Google Turns Intel oneDNN AI Libraries as Default on TensorFlow

Google has turned-on Intel oneDNN as a default library on the latest version of its open source artificial intelligence and machine learning software platform, TensorFlow 2.9.

Intel oneAPI Deep Neural Network Library, oneDNN, is also an open source cross-platform performance library of basic deep learning building blocks intended for developers of deep learning applications and frameworks.

oneDNN is part of oneAPI, an open, standards-based, unified programming model for use across CPUs as well as GPUs for machine learning and, in particular, deep learning. Intel released its oneAPI 2022 toolkits about six months ago, providing developers with tools to help improve the productivity and velocity of code development including new capabilities such as a unified compiler implementing C++, SYCL and Fortran, and data parallel Python for CPUs and GPUs.

“Thanks to the years of close engineering collaboration between Intel and Google, optimizations in the oneDNN library are now default for x86 CPU packages in TensorFlow,” said   Wei Li, vice president and general manager of AI and Analytics, Intel.
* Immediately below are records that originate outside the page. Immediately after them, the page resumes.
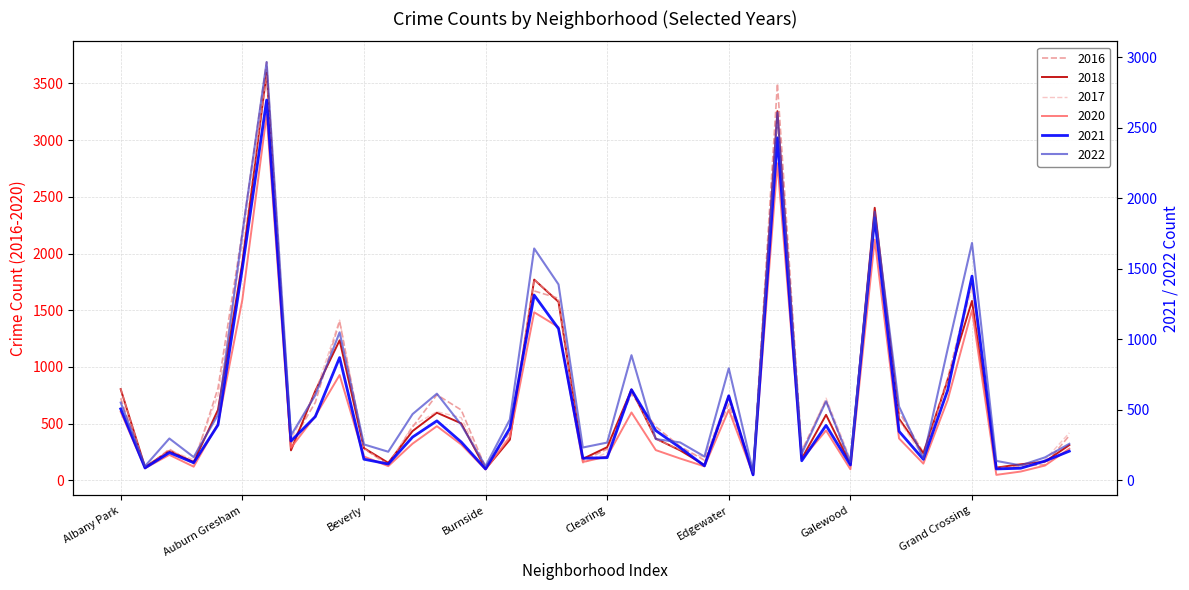

Where does the 2022 series first go above 394?

Albany Park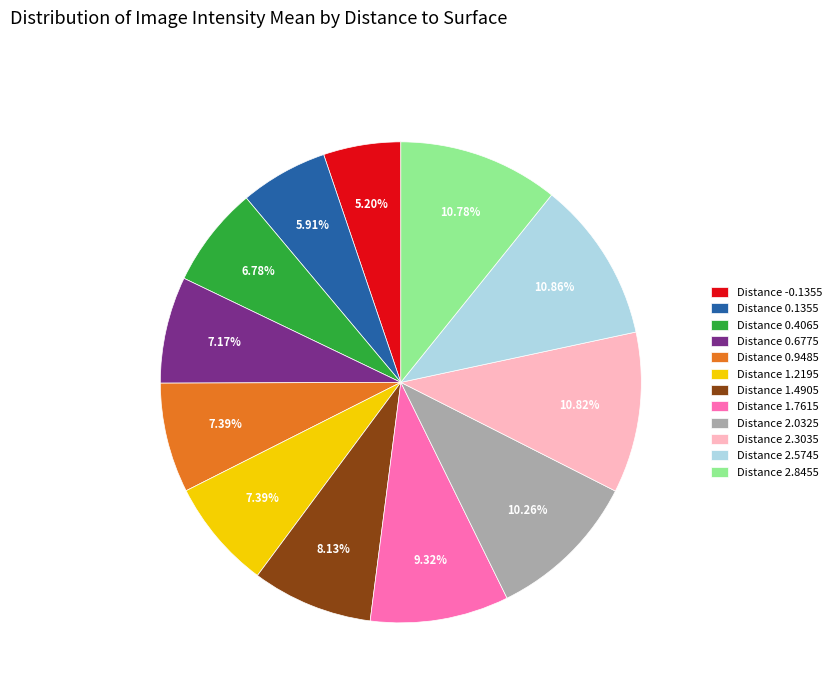

How many slices are in this pie chart?

12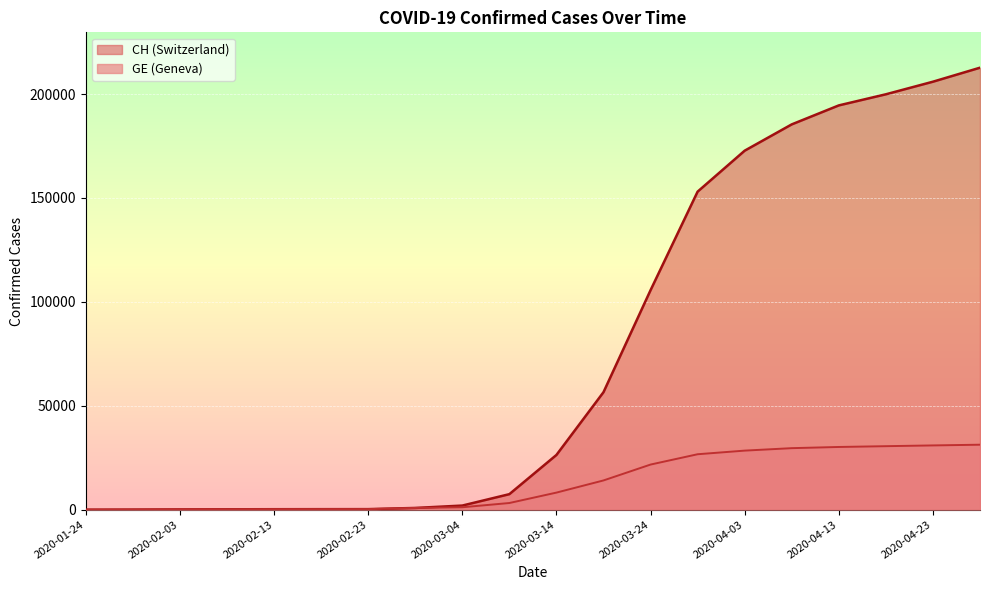

The CH series shows 7474 at 2020-03-09. True or false?

True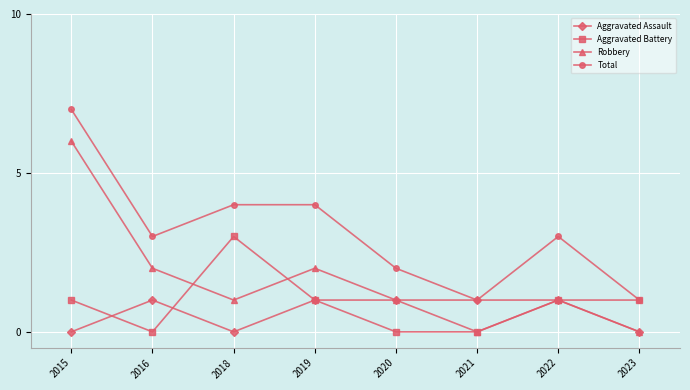

Which series changed the most between 2019 and 2021?

Total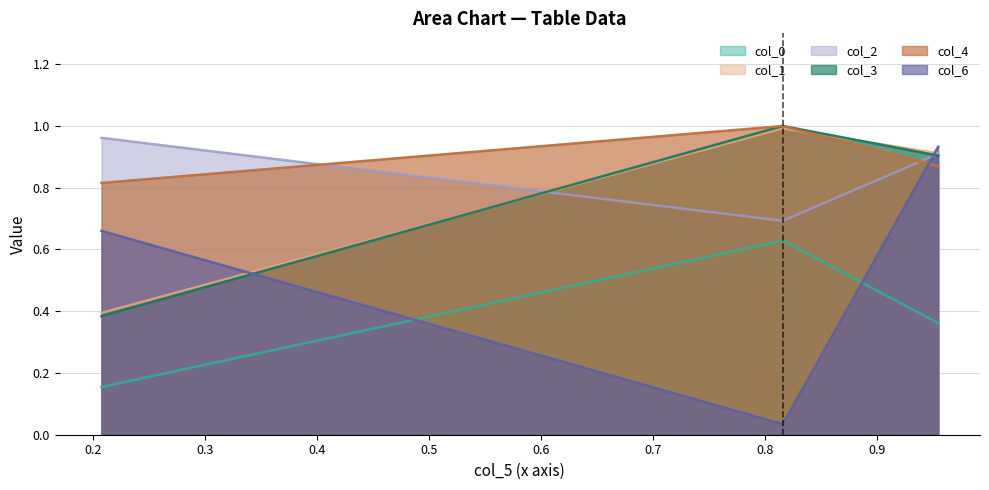

Reading right to left, transcribe all the data shown in this chart.

col_0: Row 2=0.4	Row 1=0.6	Row 0=0.2
col_1: Row 2=0.9	Row 1=1.0	Row 0=0.4
col_2: Row 2=0.9	Row 1=0.7	Row 0=1.0
col_3: Row 2=0.9	Row 1=1.0	Row 0=0.4
col_4: Row 2=0.9	Row 1=1.0	Row 0=0.8
col_6: Row 2=0.9	Row 1=0.0	Row 0=0.7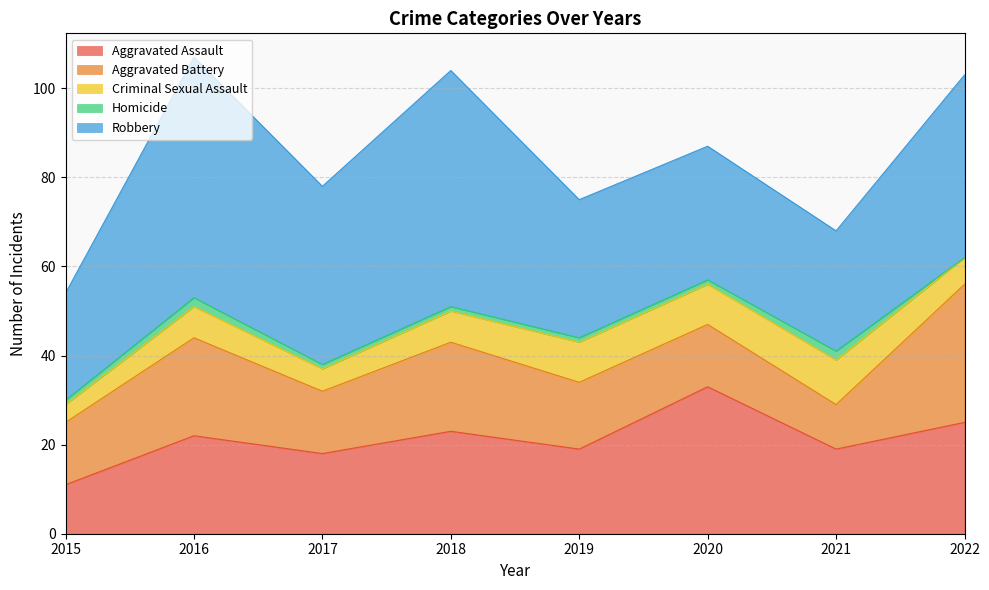

True or false: Criminal Sexual Assault and Homicide cross at least once.

False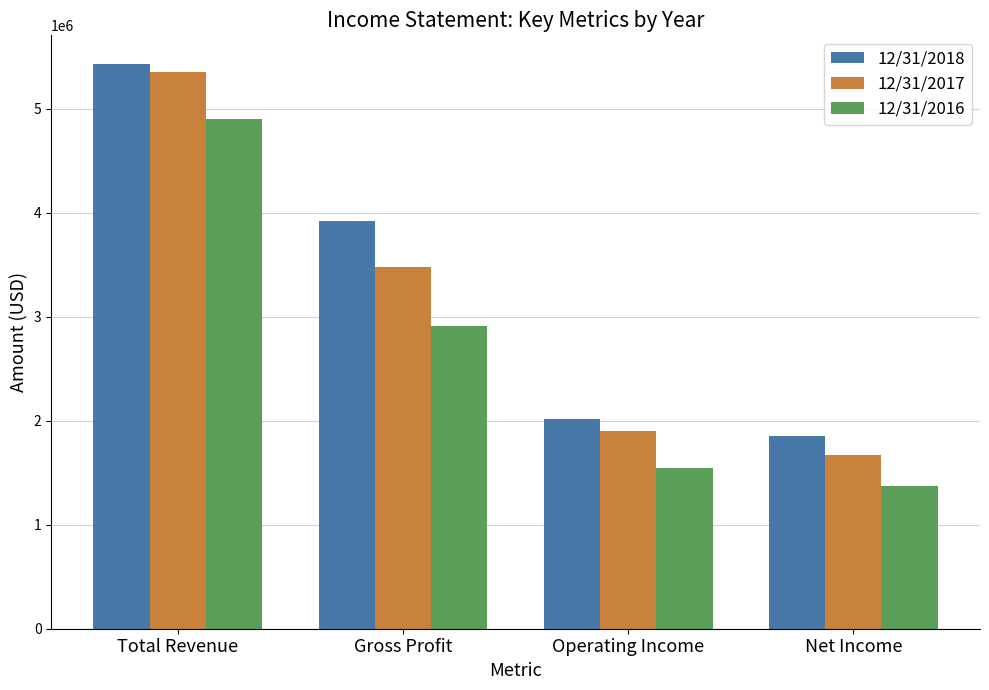

Count the number of data series in this chart.

3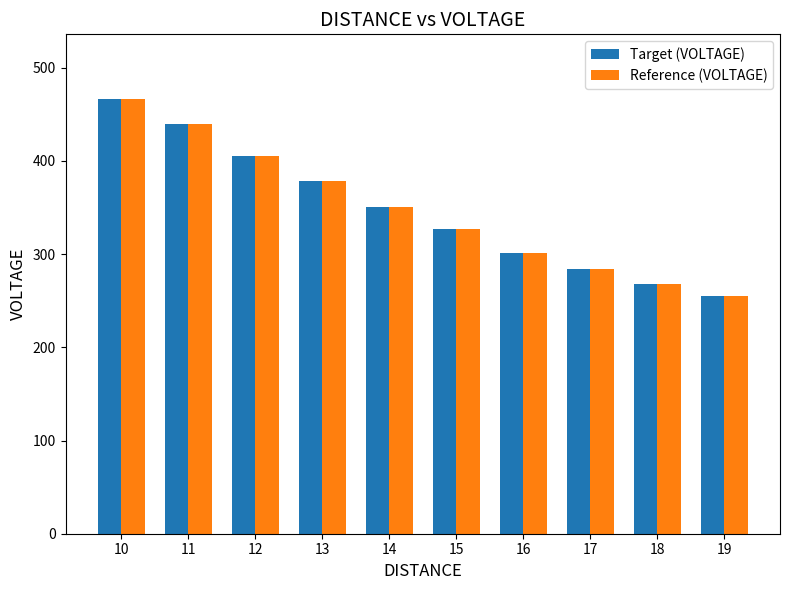

Reading left to right, extract all data points from this chart.

Target (VOLTAGE): 465.9	439.4	405.1	378.6	350.8	327.0	300.8	283.9	268.1	255.4
Reference (VOLTAGE): 465.9	439.4	405.1	378.6	350.8	327.0	300.8	283.9	268.1	255.4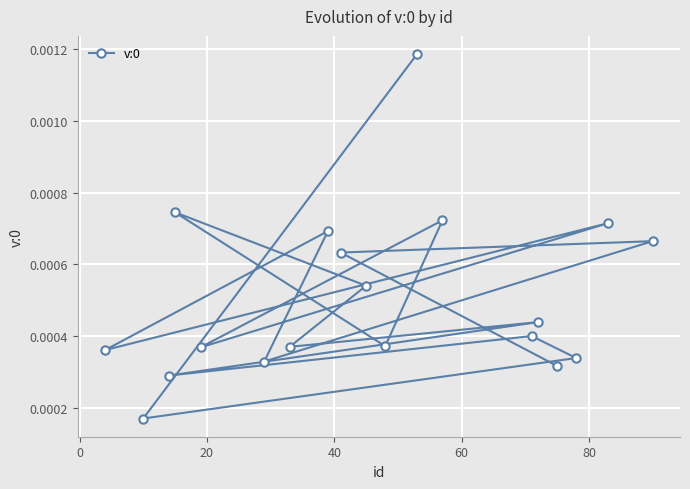

How many values are between 0 and 1?

19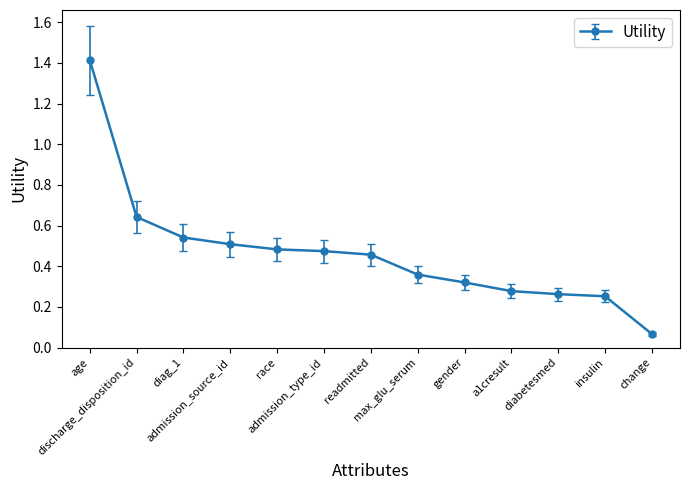

What is the sum of all values?

6.1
“This brings significant performance acceleration to the work of millions of TensorFlow developers without the need for them to change any of their code. This is a critical step to deliver faster AI inference and training and will help drive AI Everywhere.”

The setting of oneDNN as default on TensorFlow 2.9 applies to all Linux x86 packages and for CPUs with neural-network-focused hardware features including AVX512_VNNI, AVX512_BF16, and AMX vector and matrix extensions found on 2nd Gen Intel Xeon® processors and newer CPUs.

Prior to the latest release, Google has included experimental support for oneDNN since TensorFlow 2.5. Additional TensorFlow-based applications, including TensorFlow Extended, TensorFlow Hub and TensorFlow Serving also have the oneDNN optimizations.

As announced, Intel-optimized TensorFlow is available both as a standalone component and through the Intel oneAPI AI Analytics Toolkit, and is already being used across a range of industry applications including the Google Health project, animation filmmaking at Laika Studios, language translation at Lilt, and natural language processing at IBM Watson.